• [EXERCISE INSTRUCTIONS]:
A) Answer these questions using the movie discussion thread below.
(i) Which movie does the first poster say may be their favorite of the year so far?
(ii) In the anime adaptation of Monster of Frankenstein, whose wounds do the monster's injuries map onto?
(iii) Which movie of the Fear Street trilogy does one poster call completely unnecessary?
B) Carry the movie discussion thread below forward from the point where it stops.

• [EXTRACT TO READ]:
○ ○ ○
El Capitan de la outro espacio
(He/Him)
Did I post about how much I hated Blonde? Because that movie is fucking awful. It reduces Marilyn Monroe to just a victim. There is nothing else there. It has the gall to show almost exclusively terrible things happening to her, then I guess try to indict the viewer as a participant in this for watching it. I think I've seen worse movies this year, but none that I liked less.

Conversely, Amsterdam is getting savaged by critics, and I thought it was a delight. Sprawling, kind of unfocused and more about a vibe than really focusing in on its themes, but I could have watched it forever. Maybe my favorite movie of the year so far.
 

Octopus Prime

Mysterious Contraption
(He/Him)
Watched what has to be the most obscure Marvel movie; the anime adaptation of Monster of Frankenstein, instead of the recently released Ween-themed Marvel movie I actually wanted to see. Well, so it goes sometimes.

It kind of changes gears pretty severely about midway through; starting off as being a shockingly violent semi sequel to the Karloff movie rather than the original novel, then it abandons that premise and just kind of meanders for a bit before the monster says “Wrll I’m about sick of all this” and flings himself off a cliff. But not before a lot of lingering shots on how many of its injuries map on to Jesus’ on the crucifix. Which is definitely trying to be symbolic of something but I’m not sure what.

If you’re going to watch one horror themed animated Marvel movie this year… make it Dracula, that one has him rob people for hamburgers.
 

Johnny Unusual

(He/Him)
The Fear Street Trilogy is a weird little film series. In a way I appreciate. Tonally, it is a mix of what you might expect from a modern adaptation of R. L. Stine; exposition heavy and moralistically obvious and heavy-handed, albeit sideways of what you might expect from the often conservative slasher genre (the druggie kids are presented as pretty good people and while characters pass judgment, the film sees them in an initially "Hmm" but overall accepting light. Plus, pro-gay but that's been pretty normal for horror fans for a long time). However, it's polished look and fresh-faced actors make it feel like it is for younger fans but then it goes kinda hard on the blood and sex. It's odd and while I don't plan on revisiting them, I kind of like these films for being themselves and feeling kind of like Goosebumps for older people but someone gets there head caught in a bread slicer.
 

Purple

(She/Her)
It's also worth stressing that the first one is good in particular, having this world building lore about someone in the town becoming a slasher villain every few years and then using that NOT to introduce someone just becoming a new slasher but to introduce just a great big slasher villain HERD covering themes from various different years. Rest of the series really can't ever find a way to top the sheer delight of that, but it's still a good watch just binging all three.
 

Octopus Prime

Mysterious Contraption
(He/Him)
Really feel like the trilogy would have been better served by either being a miniseries or just being edited together differently. The whole of the 1977 movie just felt completely unnecessary.

The first was legit enjoyable
 

Pajaro Pete

(He/Himbo)
○ ○ ○
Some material

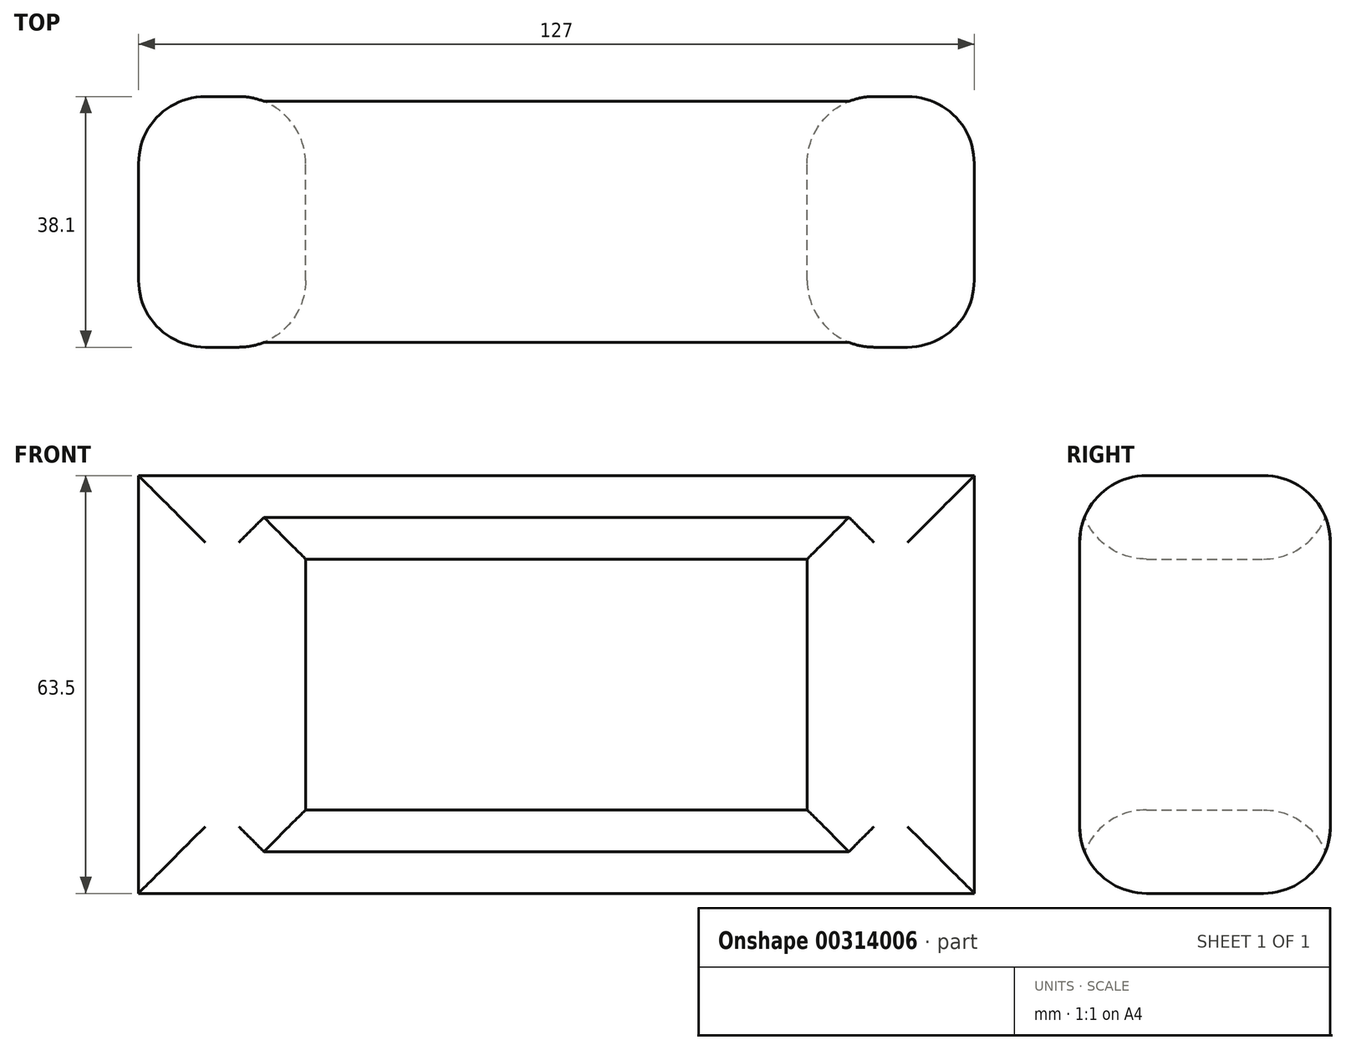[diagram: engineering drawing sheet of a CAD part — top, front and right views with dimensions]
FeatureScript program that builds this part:
annotation { "Feature Type Name" : "Feature", "Feature Type Description" : "" }
export const myFeature = defineFeature(function(context is Context, id is Id, definition is map)
    precondition{}
    {
        {
            var Q0;
            Q0=qCreatedBy(makeId("Front.planeOp"),FACE);
            var sketch = newSketch(context, id + "F0", { "sketchPlane" : qUnion([Q0])});
            skLineSegment(sketch, "E0.bottom", {"start": v(63.5, -31.75) * mm, "end": v(-63.5, -31.75) * mm});
            skLineSegment(sketch, "E0.top", {"start": v(63.5, 31.75) * mm, "end": v(-63.5, 31.75) * mm});
            skLineSegment(sketch, "E0.left", {"start": v(63.5, -31.75) * mm, "end": v(63.5, 31.75) * mm});
            skLineSegment(sketch, "E0.right", {"start": v(-63.5, -31.75) * mm, "end": v(-63.5, 31.75) * mm});
            skPoint(sketch, "E0.middle", {"position": v(0, 0) * mm});
            skLineSegment(sketch, "E1.bottom", {"start": v(-38.1, -19.05) * mm, "end": v(38.1, -19.05) * mm});
            skLineSegment(sketch, "E1.top", {"start": v(-38.1, 19.05) * mm, "end": v(38.1, 19.05) * mm});
            skLineSegment(sketch, "E1.left", {"start": v(-38.1, -19.05) * mm, "end": v(-38.1, 19.05) * mm});
            skLineSegment(sketch, "E1.right", {"start": v(38.1, -19.05) * mm, "end": v(38.1, 19.05) * mm});
            skSolve(sketch);
        }
        {
            var Q0;
            Q0 = qSketchRegion(id + "F0", true);
            extrude(context, id + "F1", {"entities" : qUnion([Q0]), "depth" : 38.1 * mm});
        }
        {
            var Q0;
            Q0=makeQuery(id+"F1.opExtrude","CAP_FACE",FACE,{"disambiguationData":[OSD([sQuery(id+"F0.wireOp",EDGE,"E0.bottom"),sQuery(id+"F0.wireOp",EDGE,"E0.top"),sQuery(id+"F0.wireOp",EDGE,"E0.left"),sQuery(id+"F0.wireOp",EDGE,"E0.right"),sQuery(id+"F0.wireOp",EDGE,"E1.bottom"),sQuery(id+"F0.wireOp",EDGE,"E1.top"),sQuery(id+"F0.wireOp",EDGE,"E1.left"),sQuery(id+"F0.wireOp",EDGE,"E1.right")])],"isStart":false});
            var Q1;
            Q1=makeQuery(id+"F1.opExtrude","CAP_FACE",FACE,{"disambiguationData":[OSD([sQuery(id+"F0.wireOp",EDGE,"E0.bottom"),sQuery(id+"F0.wireOp",EDGE,"E0.top"),sQuery(id+"F0.wireOp",EDGE,"E0.left"),sQuery(id+"F0.wireOp",EDGE,"E0.right"),sQuery(id+"F0.wireOp",EDGE,"E1.bottom"),sQuery(id+"F0.wireOp",EDGE,"E1.top"),sQuery(id+"F0.wireOp",EDGE,"E1.left"),sQuery(id+"F0.wireOp",EDGE,"E1.right")])],"isStart":true});
            fillet(context, id + "F2", {"entities" : qUnion([Q0, Q1]), "radius" : 10.16 * mm, "tangentPropagation" : true, "allowEdgeOverflow" : false});
        }
    });
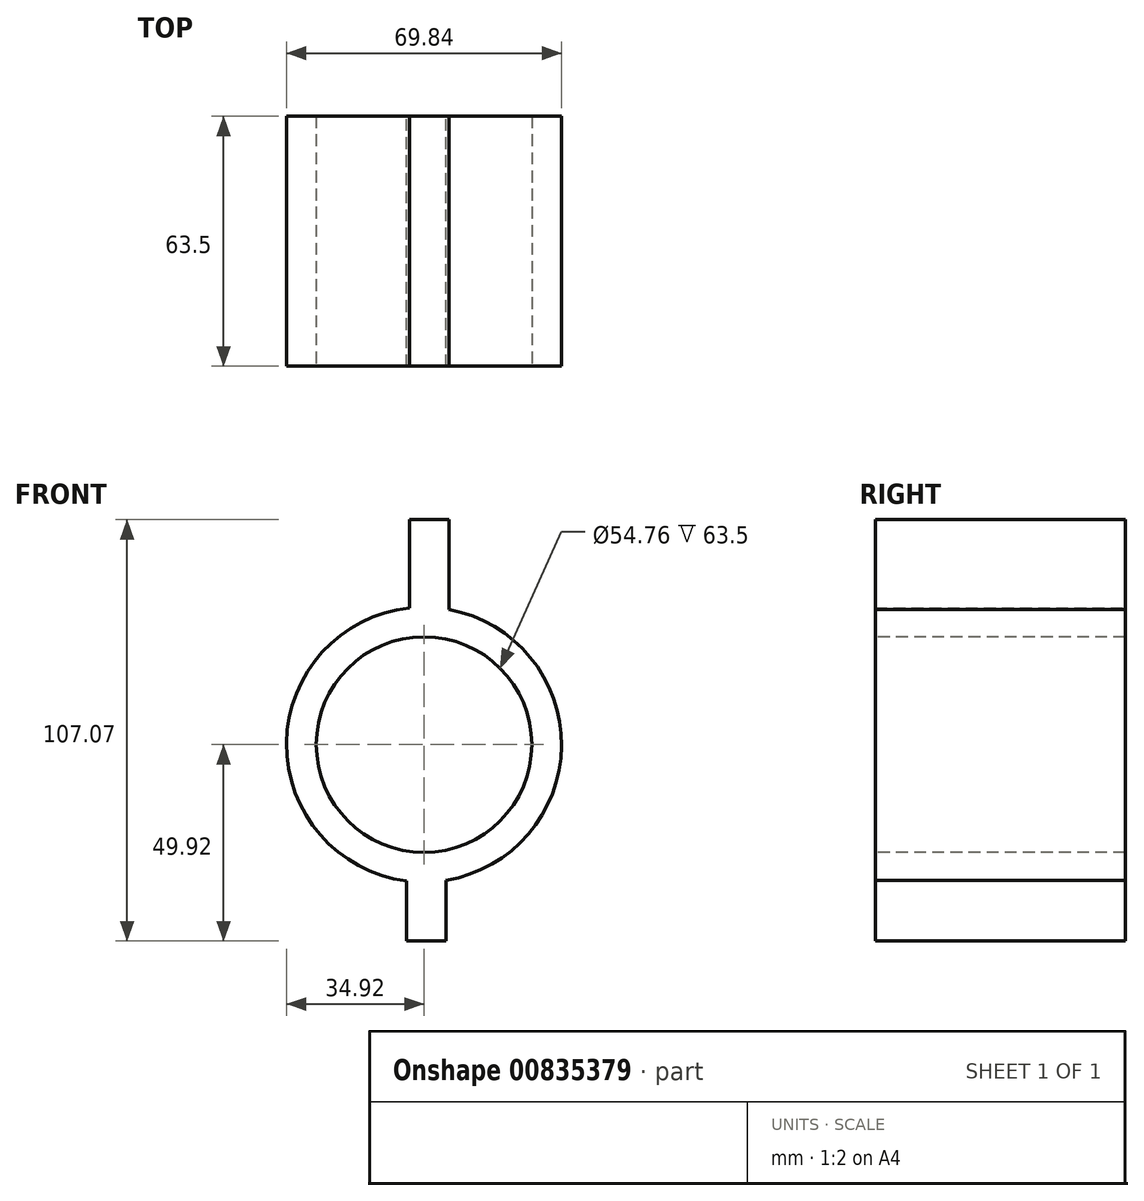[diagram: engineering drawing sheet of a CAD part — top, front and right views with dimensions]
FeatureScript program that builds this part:
annotation { "Feature Type Name" : "Feature", "Feature Type Description" : "" }
export const myFeature = defineFeature(function(context is Context, id is Id, definition is map)
    precondition{}
    {
        {
            var Q0;
            Q0=qCreatedBy(makeId("Front.planeOp"),FACE);
            var sketch = newSketch(context, id + "F0", { "sketchPlane" : qUnion([Q0])});
            skCircle(sketch, "E0", {"center": v(0, 0) * mm, "radius": 34.93 * mm});
            skLineSegment(sketch, "E1.top", {"start": v(6.38, 57.15) * mm, "end": v(-3.7, 57.15) * mm});
            skLineSegment(sketch, "E1.left", {"start": v(6.38, 34.34) * mm, "end": v(6.38, 57.15) * mm});
            skLineSegment(sketch, "E1.right", {"start": v(-3.7, 34.34) * mm, "end": v(-3.7, 57.15) * mm});
            skLineSegment(sketch, "E2.bottom", {"start": v(5.64, -49.92) * mm, "end": v(-4.45, -49.92) * mm});
            skLineSegment(sketch, "E2.left", {"start": v(5.64, -49.92) * mm, "end": v(5.64, -27.1) * mm});
            skLineSegment(sketch, "E2.right", {"start": v(-4.45, -49.92) * mm, "end": v(-4.45, -27.1) * mm});
            skSolve(sketch);
        }
        {
            var Q0;
            {var subQ4=sQuery(id+"F0.wireOp",EDGE,"E1.top");Q0=makeQuery(id+"F0.imprint","IMPRINT",FACE,{"disambiguationData":[TD([[makeQuery(id+"F0.imprint","IMPRINT",EDGE,{"derivedFrom":subQ4}),1.0]])]});}
            var Q1;
            {var subQ1=sQuery(id+"F0.wireOp",EDGE,"E1.bottom");Q1=makeQuery(id+"F0.imprint","IMPRINT",FACE,{"disambiguationData":[TD([[makeQuery(id+"F0.imprint","IMPRINT",EDGE,{"derivedFrom":subQ1}),1.0]])]});}
            var Q2;
            {var subQ4=sQuery(id+"F0.wireOp",EDGE,"E2.bottom");Q2=makeQuery(id+"F0.imprint","IMPRINT",FACE,{"disambiguationData":[TD([[makeQuery(id+"F0.imprint","IMPRINT",EDGE,{"derivedFrom":subQ4}),-1.0]])]});}
            var Q3;
            {var subQ0=sQuery(id+"F0.wireOp",EDGE,"E0");var subQ1=makeQuery(id+"F0.imprint","INTERSECT",VERTEX,{"derivedFrom":[subQ0,sQuery(id+"F0.wireOp",EDGE,"E1.left")]});Q3=makeQuery(id+"F0.imprint","IMPRINT",FACE,{"disambiguationData":[TD([[makeQuery(id+"F0.imprint","IMPRINT",EDGE,{"disambiguationData":[TD([[subQ1,-1.0]])],"derivedFrom":subQ0}),1.0]])]});}
            extrude(context, id + "F1", {"entities" : qUnion([Q0, Q1, Q2, Q3]), "depth" : 63.5 * mm, "offsetDistance" : 25.4 * mm});
        }
        {
            var Q0;
            Q0=makeQuery(id+"F1.opExtrude","CAP_FACE",FACE,{"disambiguationData":[OSD([sQuery(id+"F0.wireOp",EDGE,"E0"),sQuery(id+"F0.wireOp",EDGE,"E1.bottom"),sQuery(id+"F0.wireOp",EDGE,"E1.right"),sQuery(id+"F0.wireOp",EDGE,"E2.top"),sQuery(id+"F0.wireOp",EDGE,"E2.right")])],"isStart":false});
            var sketch = newSketch(context, id + "F2", { "sketchPlane" : qUnion([Q0])});
            skCircle(sketch, "E3", {"center": v(0, 0) * mm, "radius": 27.38 * mm});
            skSolve(sketch);
        }
        {
            var Q0;
            Q0=makeQuery(id+"F2.imprint","IMPRINT",FACE,{"disambiguationData":[TD([[makeQuery(id+"F2.imprint","IMPRINT",EDGE,{"derivedFrom":sQuery(id+"F2.wireOp",EDGE,"E3")}),1.0]])]});
            extrude(context, id + "F3", {"entities" : qUnion([Q0]), "operationType" : NewBodyOperationType.REMOVE, "oppositeDirection" : true, "depth" : 101.6 * mm, "offsetDistance" : 25.4 * mm});
        }
    });
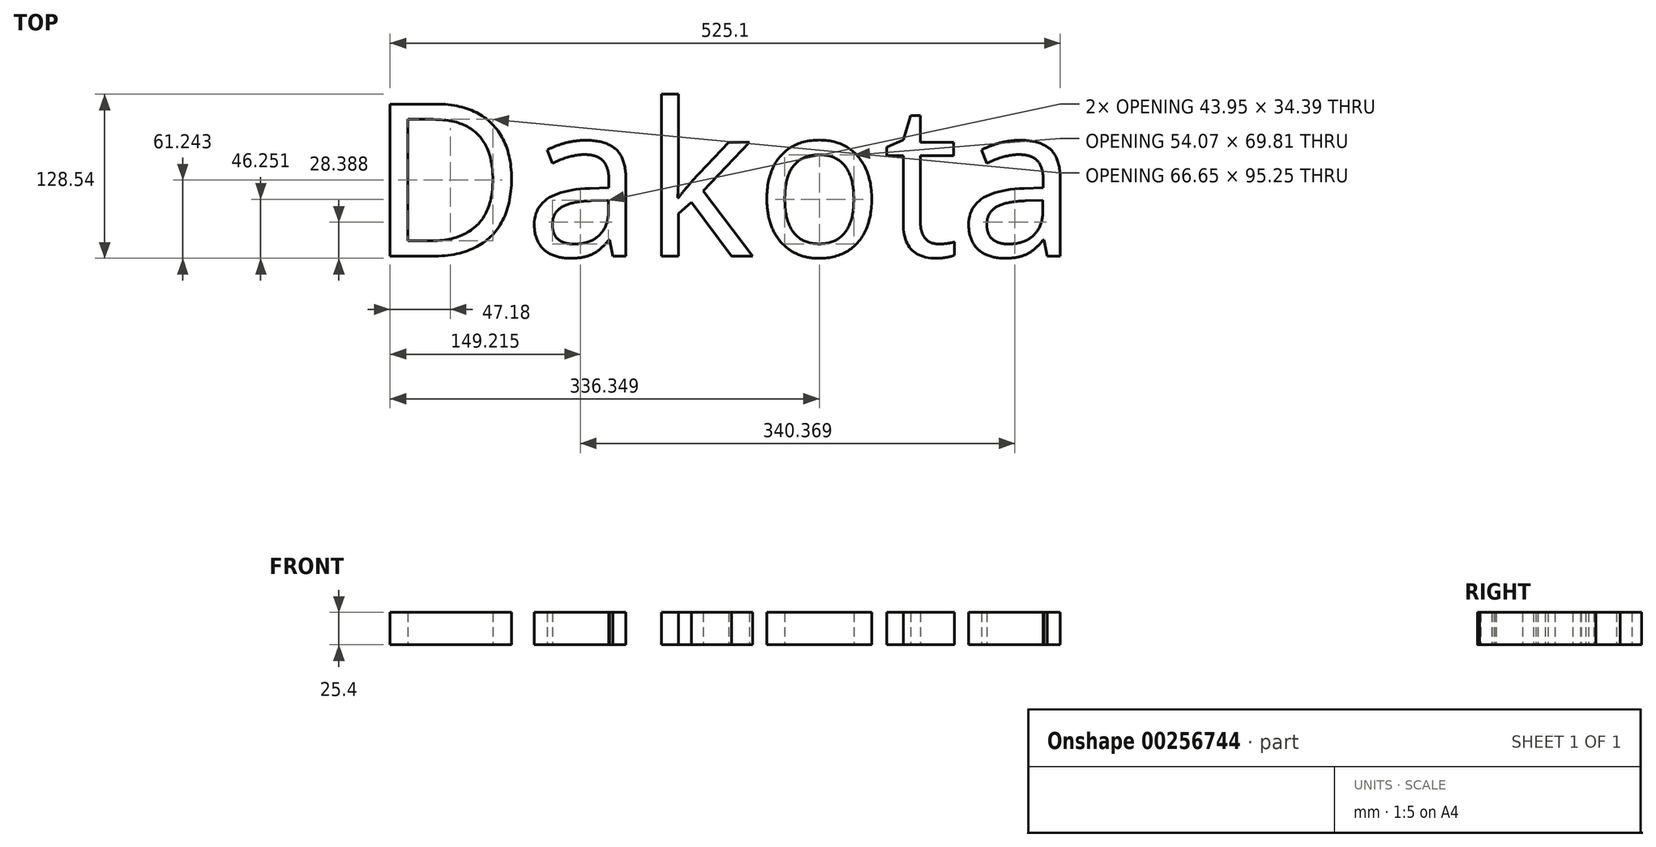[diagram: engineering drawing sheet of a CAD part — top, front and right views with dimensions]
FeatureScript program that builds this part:
annotation { "Feature Type Name" : "Feature", "Feature Type Description" : "" }
export const myFeature = defineFeature(function(context is Context, id is Id, definition is map)
    precondition{}
    {
        {
            var Q0;
            Q0=qCreatedBy(makeId("Top.planeOp"),FACE);
            var sketch = newSketch(context, id + "F0", { "sketchPlane" : qUnion([Q0])});
            skText(sketch, "E0", { "text": "Dakota", "fontName": "OpenSans-Regular.ttf"});
            const initialGuessF0  = {"E0": [-0.23433, -0.10913, 1, 0, 0.12025]};
            skSetInitialGuess(sketch, initialGuessF0);
            skSolve(sketch);
        }
        {
            var Q0;
            Q0 = qSketchRegion(id + "F0", true);
            extrude(context, id + "F1", {"entities" : qUnion([Q0]), "depth" : 25.4 * mm});
        }
    });
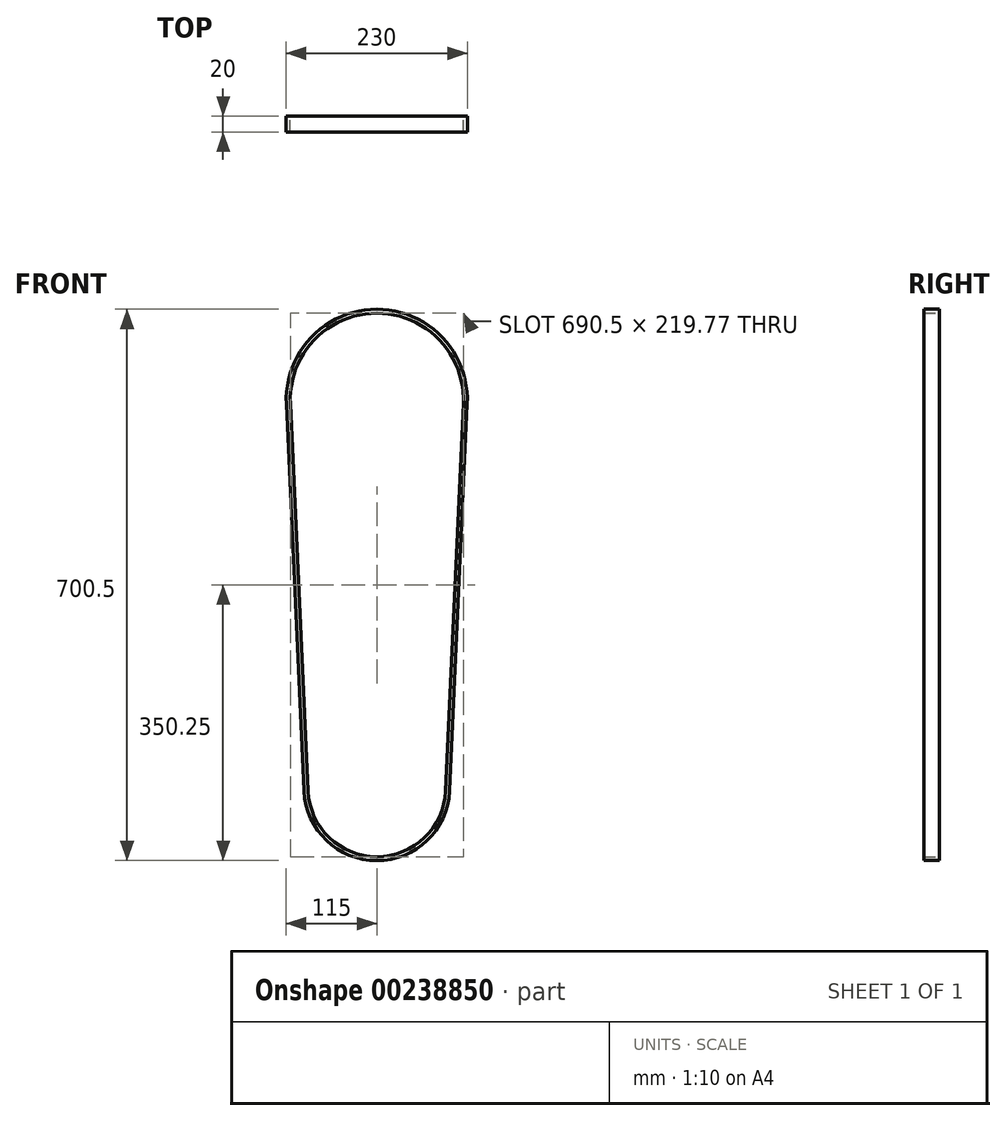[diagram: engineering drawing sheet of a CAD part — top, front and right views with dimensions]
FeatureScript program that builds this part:
annotation { "Feature Type Name" : "Feature", "Feature Type Description" : "" }
export const myFeature = defineFeature(function(context is Context, id is Id, definition is map)
    precondition{}
    {
        {
            var Q0;
            Q0=qCreatedBy(makeId("Front.planeOp"),FACE);
            var sketch = newSketch(context, id + "F0", { "sketchPlane" : qUnion([Q0])});
            skArc(sketch, "E0", {"start": v(109.89, -5.02) * mm, "mid": v(0, 110) * mm, "end": v(-109.89, -5.02) * mm});
            skArc(sketch, "E1", {"start": v(-87.4, -497) * mm, "mid": v(0, -580.5) * mm, "end": v(87.4, -497) * mm});
            skLineSegment(sketch, "E2", {"start": v(-109.89, -5.02) * mm, "end": v(-87.4, -497) * mm});
            skLineSegment(sketch, "E3", {"start": v(109.89, -5.02) * mm, "end": v(87.4, -497) * mm});
            skArc(sketch, "E4.0", {"start": v(114.88, -5.25) * mm, "mid": v(0, 115) * mm, "end": v(-114.88, -5.25) * mm});
            skLineSegment(sketch, "E4.1", {"start": v(114.88, -5.25) * mm, "end": v(92.4, -497.22) * mm});
            skArc(sketch, "E4.2", {"start": v(-92.4, -497.22) * mm, "mid": v(0, -585.5) * mm, "end": v(92.4, -497.22) * mm});
            skLineSegment(sketch, "E4.3", {"start": v(-114.88, -5.25) * mm, "end": v(-92.4, -497.22) * mm});
            skSolve(sketch);
        }
        {
            var Q0;
            Q0=makeQuery(id+"F0.imprint","IMPRINT",FACE,{"disambiguationData":[TD([[makeQuery(id+"F0.imprint","IMPRINT",EDGE,{"derivedFrom":sQuery(id+"F0.wireOp",EDGE,"E0")}),-1.0]])]});
            extrude(context, id + "F1", {"entities" : qUnion([Q0]), "depth" : 20 * mm});
        }
    });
○ ○ ○
• [FINAL RESULTS]:
A)
(i) Amsterdam
(ii) Jesus' wounds on the crucifix
(iii) The 1977 movie

B)
The Fear Street Trilogy is a weird little film series. In a way I appreciate. Tonally, it is a mix of what you might expect from a modern adaptation of R. L. Stine; exposition heavy and moralistically obvious and heavy-handed, albeit sideways of what you might expect from the often conservative slasher genre (the druggie kids are presented as pretty good people and while characters pass judgment, the film sees them in an initially "Hmm" but overall accepting light. Plus, pro-gay but that's been pretty normal for horror fans for a long time). However, it's polished look and fresh-faced actors make it feel like it is for younger fans but then it goes kinda hard on the blood and sex. It's odd and while I don't plan on revisiting them, I kind of like these films for being themselves and feeling kind of like Goosebumps for older people but someone gets there head caught in a bread slicer.

how i describe the vibe is that it was originally pitched and greenlit for a PG-13 rating, then at some point during filming some suit was like "yeah even if you aren't showing the little kids being murdered on screen, it's still gonna be an R", so they decided to punch up the violence and language.

Really feel like the trilogy would have been better served by either being a miniseries or just being edited together differently. The whole of the 1977 movie just felt completely unnecessary.

The first was legit enjoyable

it was a miniseries!!
 

Octopus Prime

Mysterious Contraption
(He/Him)
Yeah but minier! Like a bunch of 40 minute episodes so each time period got a little bit of focus rather than having whole movies for each
 

Rascally Badger

El Capitan de la outro espacio
(He/Him)
I was somehow unaware that David O Russell is a big creep, and I am tempering any recommendation I had for Amsterdam. I still think its a good movie, but I don't feel comfortable recommending it to people.
 

Johnny Unusual

(He/Him)
Dark Night of a Scarecrow is apparently a TV movie that scared a lot of kids in the 80s so I decided to check it out. It's an OK, if overlong morality tale thriller where a "simpleton" named Bubba is murdered by townfolks who mistakenly believe he's killed a child and decide to cover it up. One by one they are picked off by a specter dressed in the scarecrow costume Bubba was wearing when he died. It's a slower, quieter horror film about mounting dread but it's only OK. I can see why it made an impression, though. It does a lot with a little, Charles Durning is great as the villain who is slowly realizing karma is going to get him and the Scarecrow costume is memorable.

dark-night-of-the-scarecrow-4.jpg


I was kind of expecting a slasher but it's really more of a classic ghost story. We barely see the scarecrow and we don't even see it move until the end. It feels like a Night Gallery episode. A bit overlong, maybe, but a decent Halloween watch.
 
I re-watched Vampires vs. the Bronx on Netflix. Its a family friendly horror comedy about vampires moving into the Bronx. The movie also about the gentrification of the Bronx. Surprisingly it doesn't suck. In fact it is great as far as family friendly halloween themed movies go.

If you haven't seen the movie, I can easily recommend it. I think it will be a Halloween season staple for my family.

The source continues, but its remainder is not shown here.